To her stoical endurance of pain and hardship, her asceticism and self-sacrifice, she joined a light-hearted gaiety, a delightful humour and lavish generosity and loyalty of nature, together with fathomless sympathy for the sufferings and weakness of others.

In 1869 she married Mr. Wilfred Blunt [sic], of Crabbet Park, Sussex, who survives her (then in the diplomatic service and not yet known as a poet), and for years moved in the best literary and general society of her day, always holding her own and distinguished among the best of company. But her heart was not in drawing-rooms. She worshipped the sun and the wind and the hills and the freedom of outdoor life, happiest always in the saddle, or caring for the welfare of her numerous family of Arab horses, so well-known to all her visitors both at Crabbet and at her Egyptian home at Sheykh Obeyd, near Cairo. Her perfect horsemanship, her absolute fearlessness, and the extremely abstemious habits which she inherited from a very remarkable father (the first Earl of Lovelace) made her singularly well fitted for the adventurous journeys which she undertook in the seventies and eighties of the last century. She rode (the only woman in the cavalcade) with her husband through the wildest parts of the Mesopotamian and Arabian deserts, penetrating to jealously guarded fastnesses and often in no slight peril. She crossed the Tigris, Euphrates, and Kherkha rivers, either on a goatskin raft or clinging to a swimming horse. Knowing the formidable nature of these rivers, she foretold the military difficulties in those regions. To the end of her life the romance and delight of these wild journeys were never far from her memory.

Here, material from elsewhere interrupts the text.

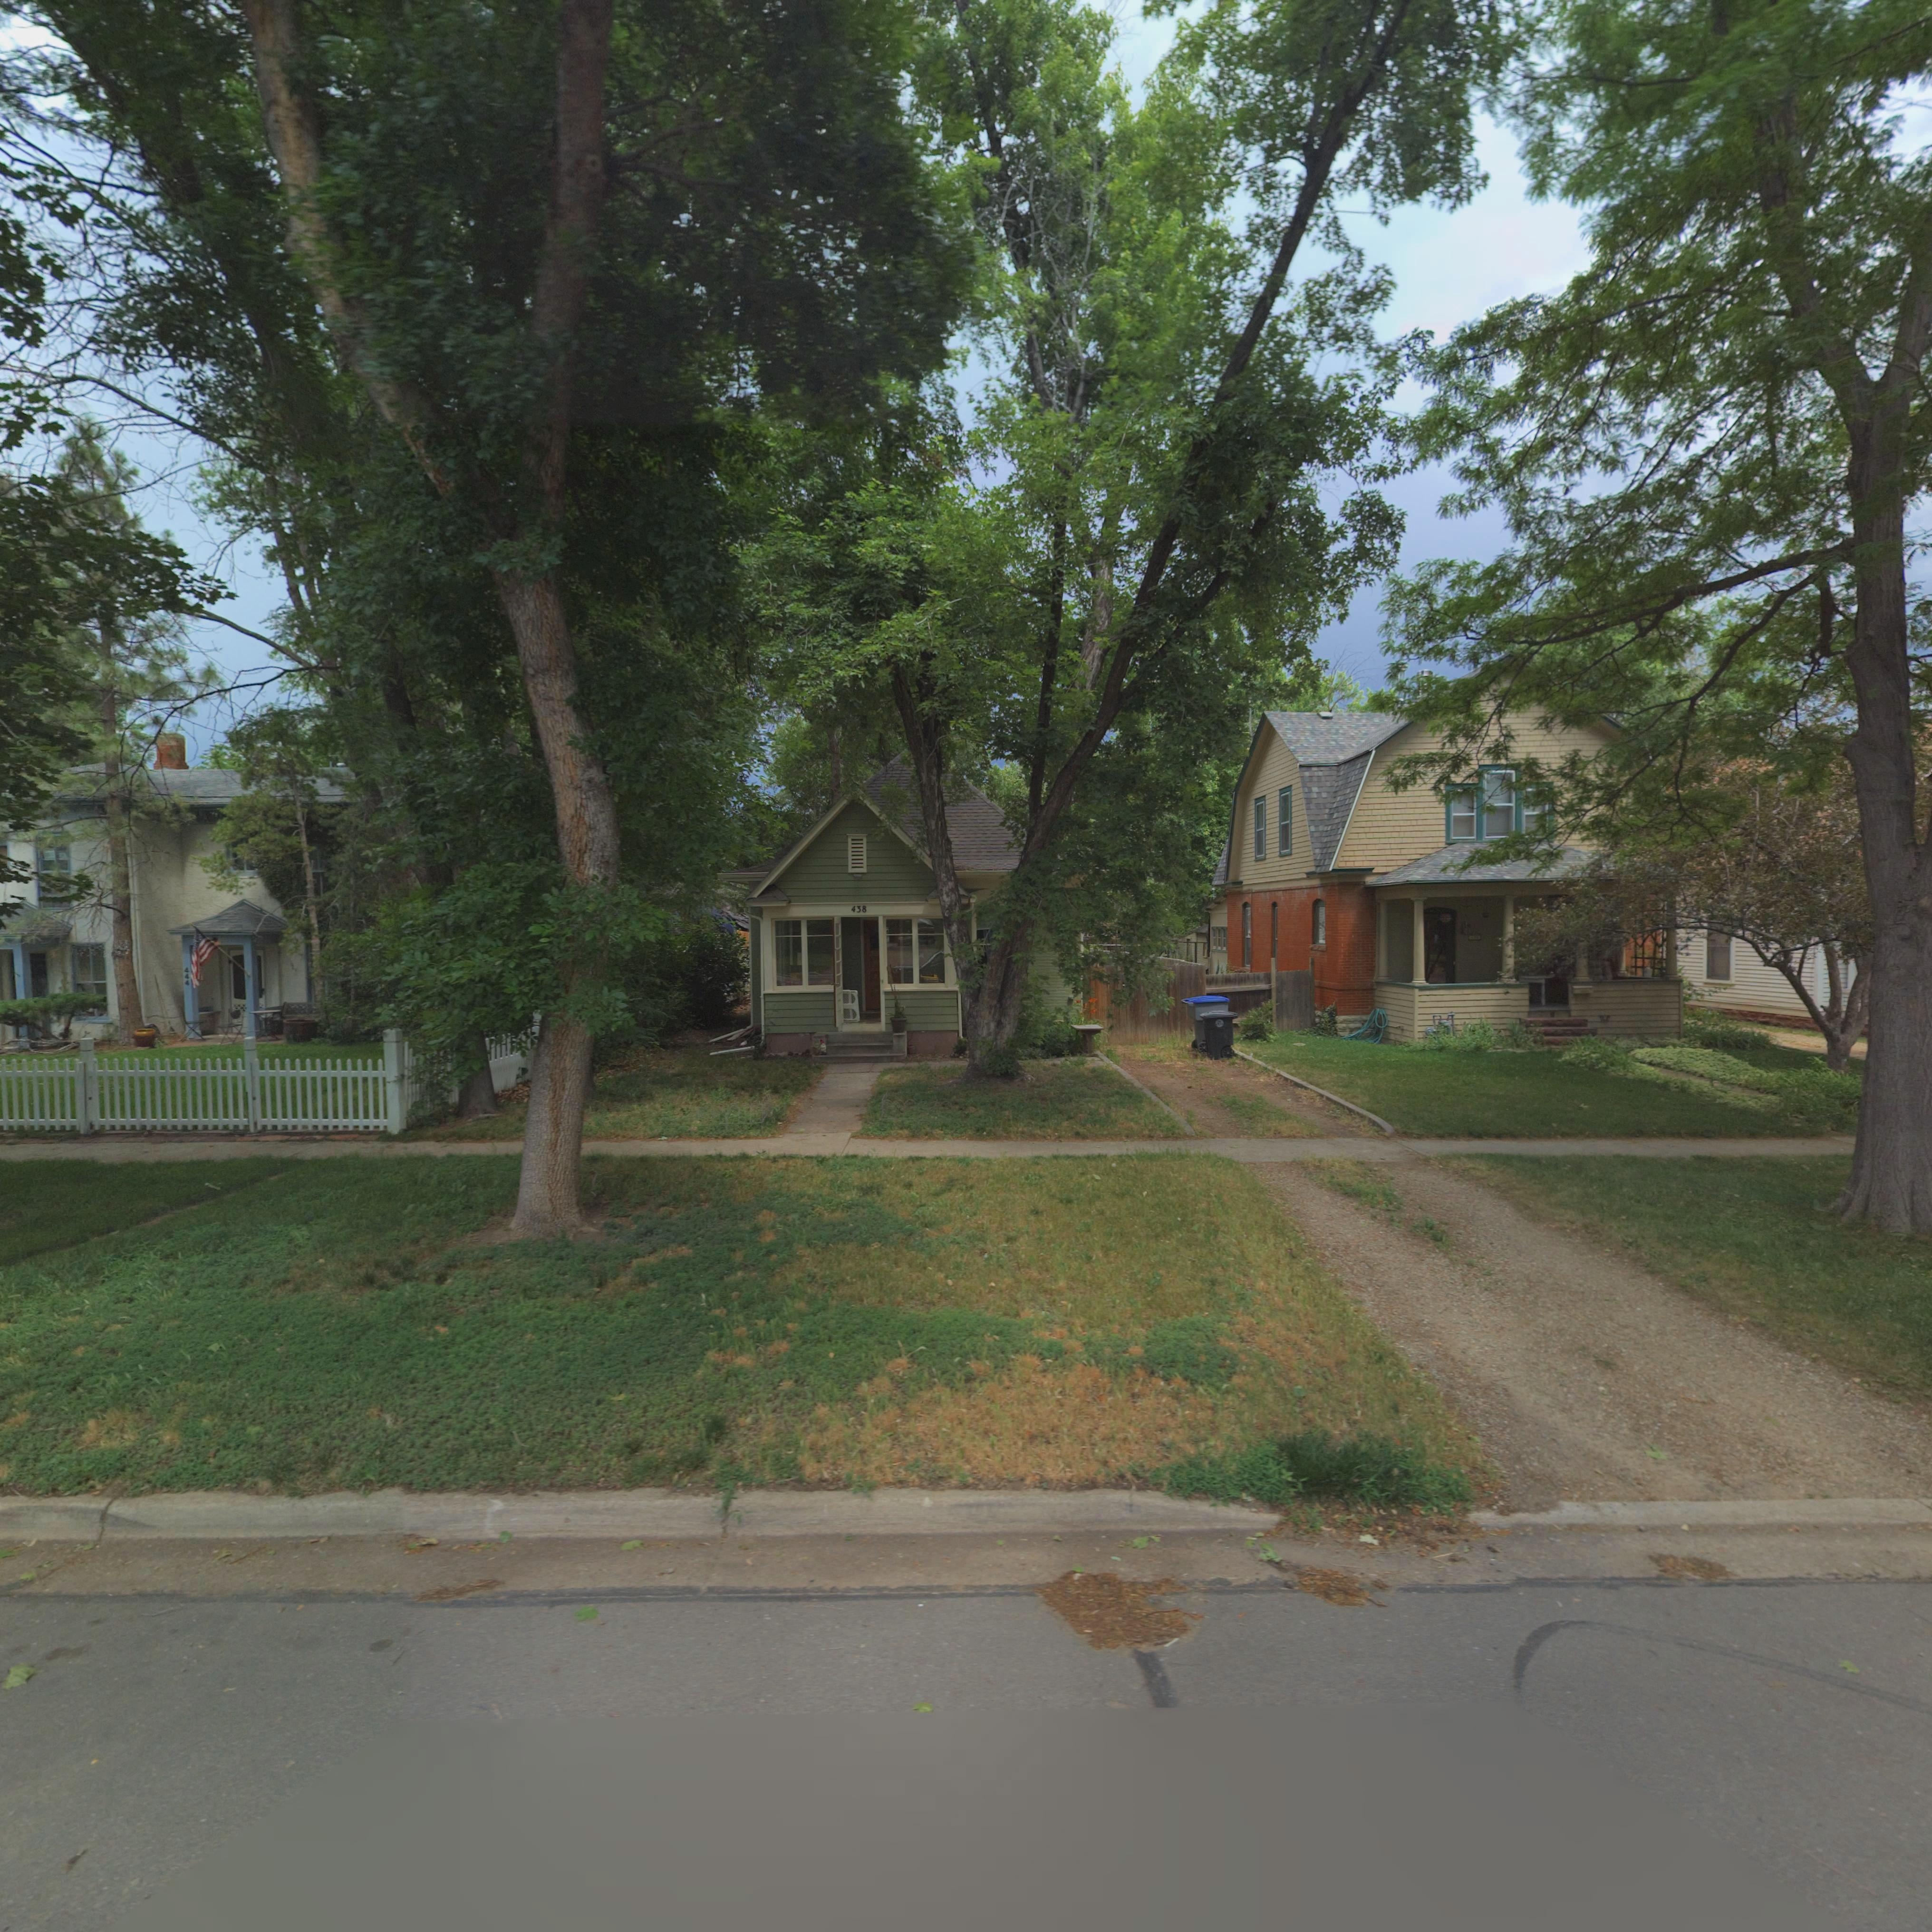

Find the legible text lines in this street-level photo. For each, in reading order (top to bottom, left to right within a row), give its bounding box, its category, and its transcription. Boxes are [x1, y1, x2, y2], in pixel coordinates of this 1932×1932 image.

[850, 905, 867, 913] StreetNumber: 438
[184, 967, 190, 986] StreetNumber: 444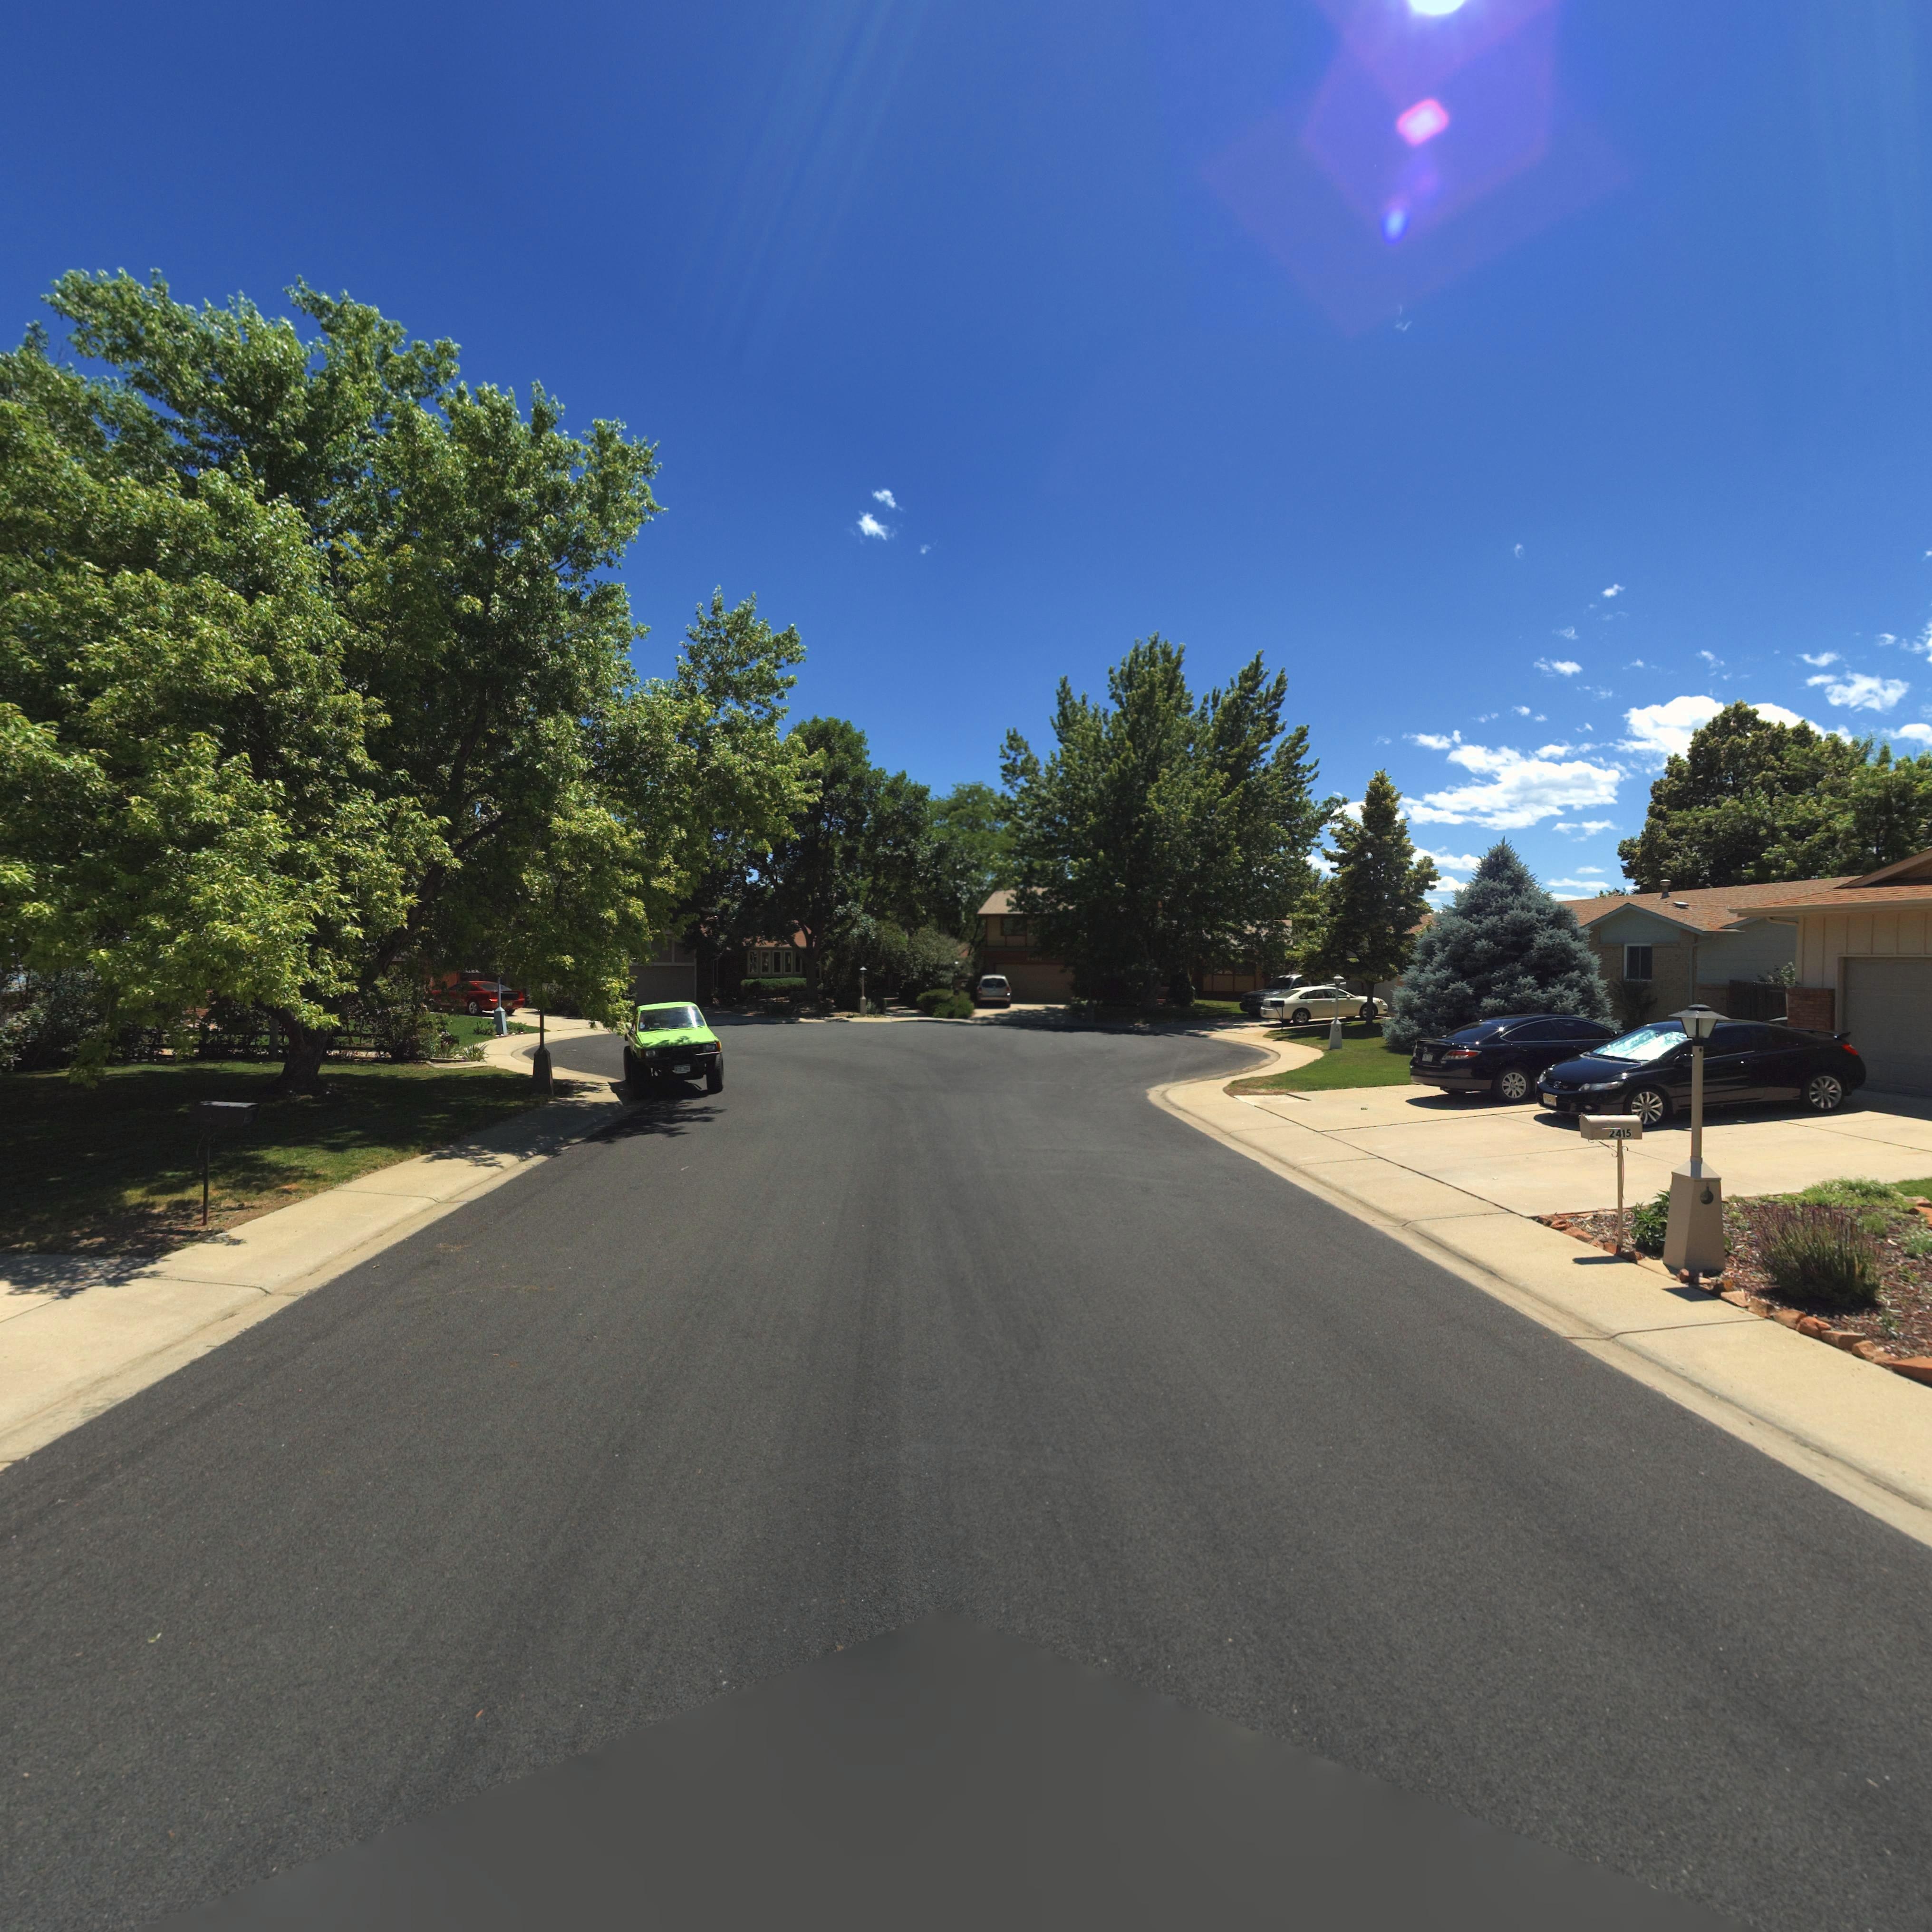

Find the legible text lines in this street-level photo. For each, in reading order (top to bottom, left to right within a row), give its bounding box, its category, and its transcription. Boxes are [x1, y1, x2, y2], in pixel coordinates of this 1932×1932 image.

Her last years were mainly lived in Egypt, whence since 1915 she had been unable to return at all. She spent her time dispensing kindness to all about her, and especially to the soldiers, wounded and unwounded, who now surrounded her. It was within a few weeks of her 80th birthday that she simultaneously finished a book (her History of the Arabian Horse), which it is believed is likely to become a classic, and inherited the ancient barony that had descended to her through her grandmother, Lady Byron. About a month later she fell ill, and the strength that had up till then seemed extraordinary for her age at last failed her. For those whom she has left here it is a tragedy. For herself, no. She lies for ever under the Eastern sun, in the land of her heart, and her memory will not soon fade. To the end of her life she had the heart of a child, the brain of a scholar, and the soul of a saint.

***

Who was the correspondent who wrote to the Times about the passing of Lady Anne Blunt? It was someone familiar with her entire life, from her ancestry to her debut in London society to her marriage and desert journeys. The writer knew Lady Anne had designed the house at Crabbet and about her knee injury. Wilfrid Blunt’s name was spelled incorrectly, but that could have been done in typesetting at the Times.

It is probably safe to guess that the writer was Lady Anne’s daughter, Lady Wentworth. Mention is made of Lady Anne’s completion of a book on the Arabian horse. This manuscript she willed to her daughter. The tone and phrasing of the piece are strikingly similar to Lady Wentworth’s discussions of her mother in her own book, The Authentic Arabian Horse. The “my mother was a saint” theme runs throughout Lady Wentworth’s written commentary on her mother’s life. Whoever the writer was, he or she has left a moving portrait of a foundation Arabian breeder.